Ездили в театр, костюмировались под Новый год, устраивали елку, гадали и снова ездили всем классом в цирк. К счастью, Августа Христиановна Брунс временно, до десятого января, сдала дежурство m-lle Оль, и лишенные таким образом чрезмерно бдительного надзора, воспитанницы могли вздохнуть свободнее. Впрочем, до начала занятий времени оставалось уже немного; восьмого должны были съехаться институтки, проводившие рождественские каникулы дома. А теперь уже незаметно подкралось четвертое января — канун крещенского сочельника.
— Mesdames, знаете, какой сегодня день? — едва успев открыть глаза, крикнула на весь дортуар Шарадзе четвертого утром.
— Тише, дай спать, Тамара! Что за безобразие будить народ до петухов! — послышался недовольный голос Козельской.
— Ну, милочка, для тебя особенные петухи должны петь — послеобеденные. Ты никогда не выспишься, — засмеялся кто-то.
— А день-то сегодня все-таки особенный, месдамочки.
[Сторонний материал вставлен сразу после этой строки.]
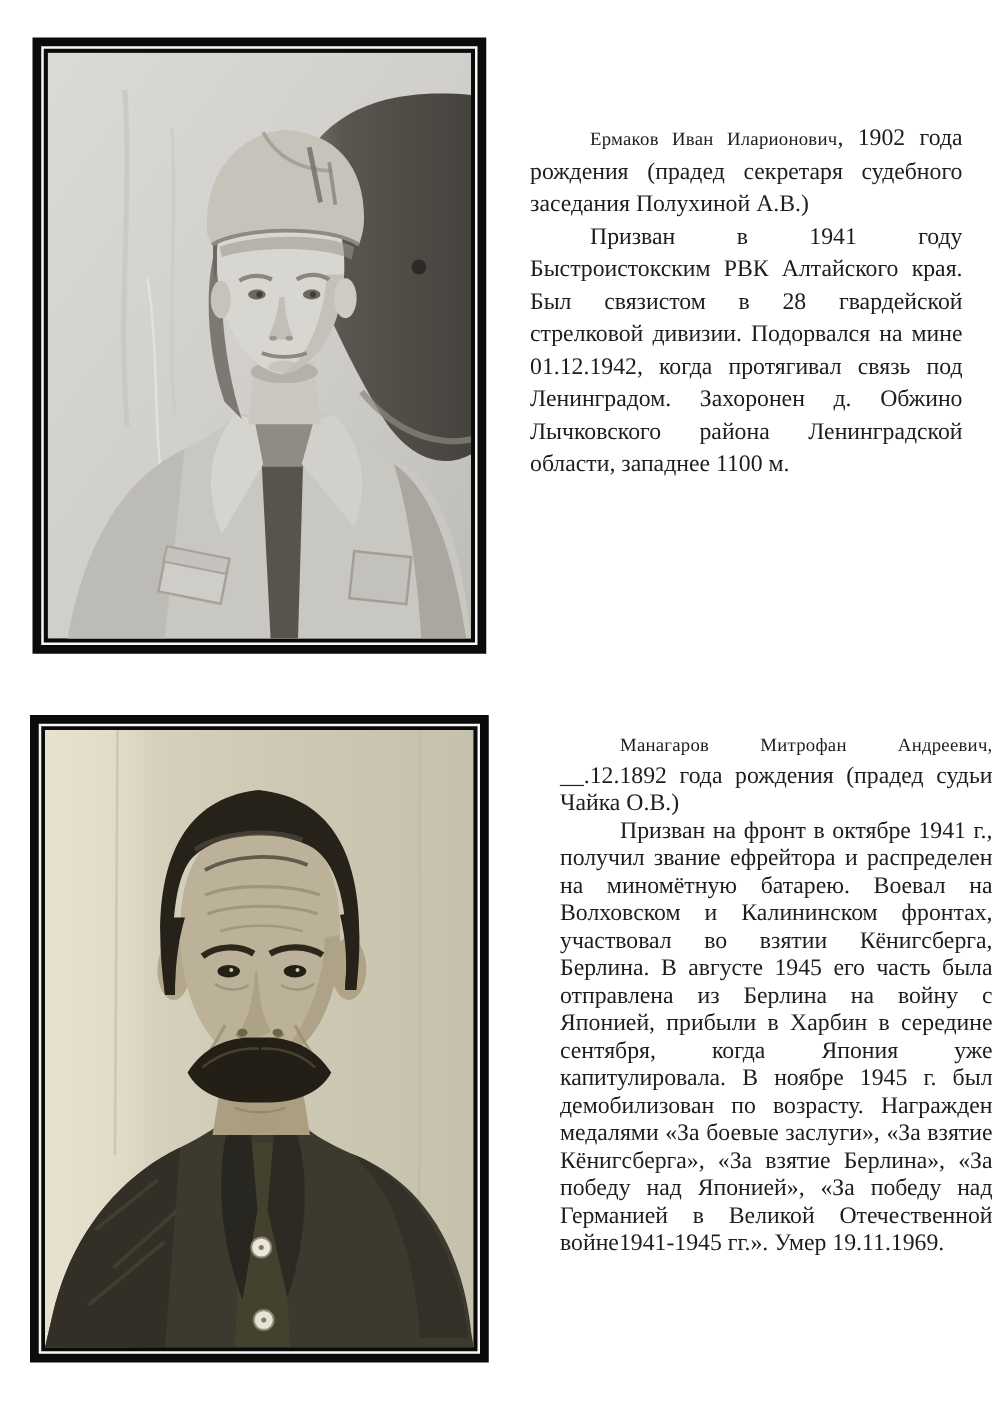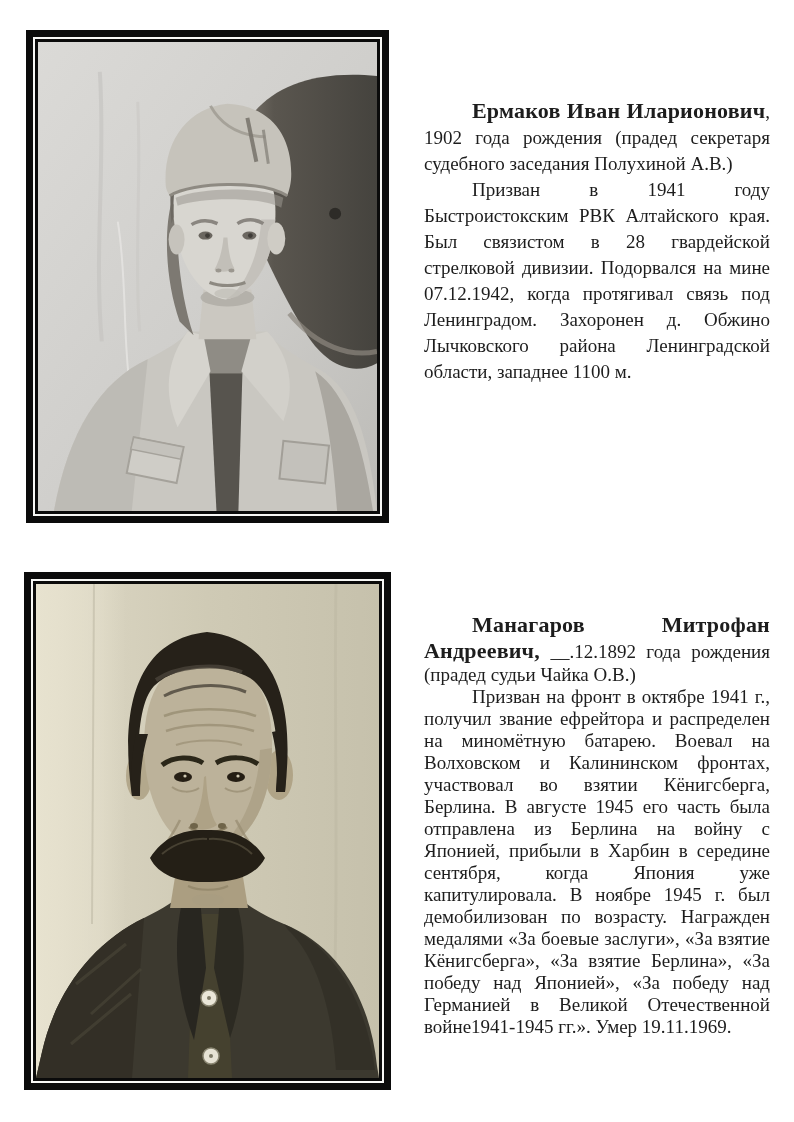"Ермаков Иван Иларионович" .name { font-size: 22px -> 15px; font-weight: bold -> normal }
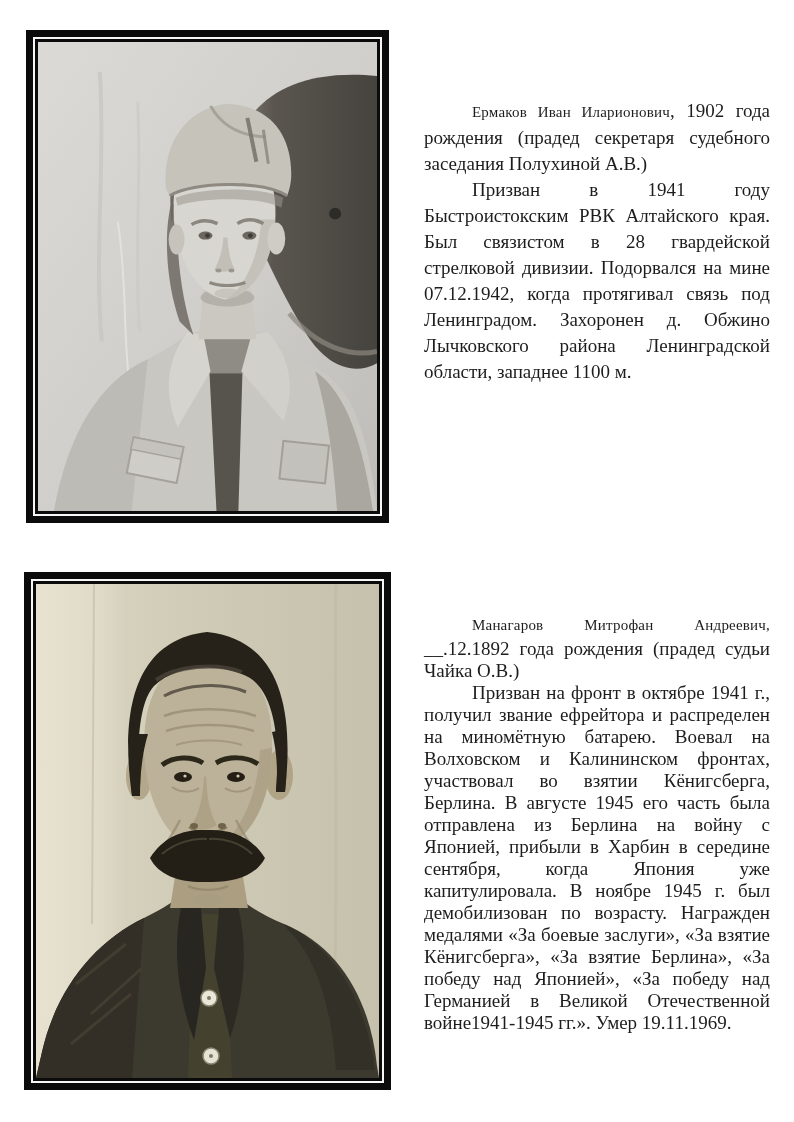"Призван в 1941 году Быстроистокским" p { text: 07.12.1942 -> 01.12.1942 }
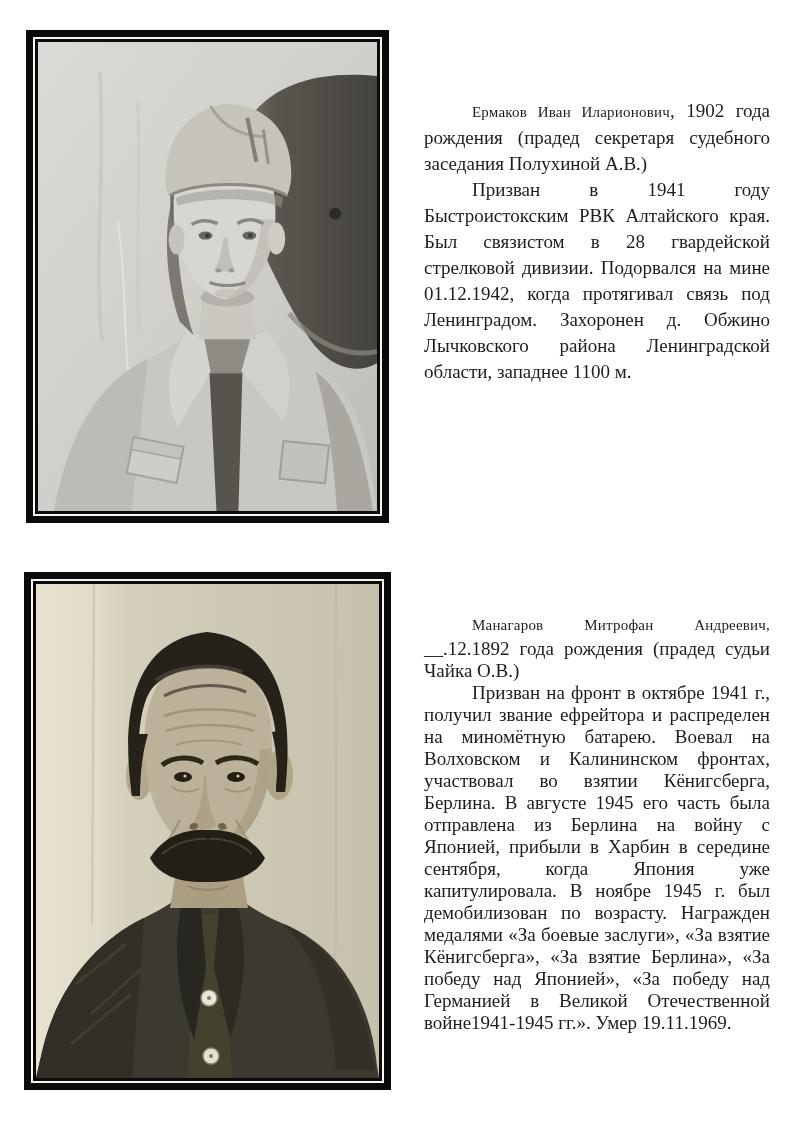"Манагаров Митрофан Андреевич, __.12.1892" .bio2 { margin-left: none -> 24px; top: 612px -> 584px }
Придет нынче наша Донна Севилья и принесет все, что нужно для нашей Тайночки: и белье, и шубку, и сапожки.
— И книжку сберегательной кассы принесет, на которую мы положили вырученные от концерта деньги для нашей общей дочки, для дорогой Таиточки.
С тех пор, как Донна Севилья в своей записке о болезни Глаши применила таинственные буквы "Т-а и-та", за нею и все в своих записках, следуя ее примеру, вместо «Глаша» или «Тайна» стали писать "Т-а и-та", а в разговоре между собою называли «Таитою» же и Глашу, что должно было означать Тайна института. Особенно нравилось это имя Донне Севилье.
— В нем есть что-то испанское, — часто повторяла она. — Алеко, только ты не потеряй книжку. Береги как зеницу ока. Недаром же мы тебя выбрали в казначеи, — послышался чей-то звонкий молодой голос.
— Что такое? Кто мое имя произносит всуе? — и всклокоченная кудрявая голова черненькой Алеко с сожалением отрывается от подушки.
— Mesdames, смотрите, солнышко! — произносит Наташа Браун и, откинув тяжелую штору, с восторгом смотрит на бледное северное январское солнце, робко заглядывающее в окно, и декламирует звонким голосом:
По лазури неба тучки золотые
На заре держали к морю дальний путь,
Плыли, зацепились за хребты седые…
— Довольно, Наташа, довольно. Лучше будем думать, как бы вечер провести поинтереснее, — остановила девушку Золотая Рыбка.
— Давайте вызывать духов, — неуверенно прозвучал голос Браун.
— Ну конечно, ты Надсона вызывать будешь, — засмеялась Веселовская.
— Mesdames, увольте, — вступилась в разговор Ника, — не верю я что-то в эти общения с духами.
— Как не веришь? Ведь об этом целые тома написаны! — возмутилась бледненькая Невеста.
— Ну, как хотите, а я все-таки не верю.
— Деревня-матушка!
— Не деревня, а Маньчжурия дикая. Вот что!
— Ха-ха-ха!
— Оккультизм, вызывание духов — грех и ересь, — твердо решает Капочка.
— Молчи уж ты, святоша.
— Милая моя Камилавочка, — насмешливо-ласково говорит Золотая Рыбка, обнимая растрепанную голову Малиновской, — и нужно же было госпоже Судьбе подшутить над тобою злую шутку. Тебе следовало бы родиться мальчиком, чтобы потом сделаться священником.
— И мы бы ходили к тебе на исповедь. А ты бы варварски терзала нас за ересь и грехи, — подхватив, продолжала под общий смех Але ко.
— Не смейтесь, mesdames, не надо. Это так прекрасно молиться заодно со всеми верующими, иметь возможность утешать их, спасать их души. О, как это хорошо!
Капочка оживленными глазами обвела лица всех окружающих ее девушек. И спустя минуту она с внезапным воодушевлением подхватила снова:
— Ведь есть же женщины-адвокаты, женщины-профессора, врачи. Почему бы и не быть женщинам — священникам?
— Mesdames, вставайте скорее: Ханжа на горизонте! — пулей влетая в дортуар, крикнула Зина Алферова.
— Господи, от Скифки избавились на недельку, так Ханжа таскается по пятам за нами! — вздыхает Шарадзе.
— Fi donc! Какое выражение! — пожимает плечами Лулу Савикова.
Уж молчи, пожалуйста. До выражений ли тут! — огрызается Тамара.
— Итак, вечером в клубе, когда все утихнет. Да? Согласны?
— Согласны. Конечно, согласны…
— Месдамочки, а кто из нас понесет Таиточке приданое?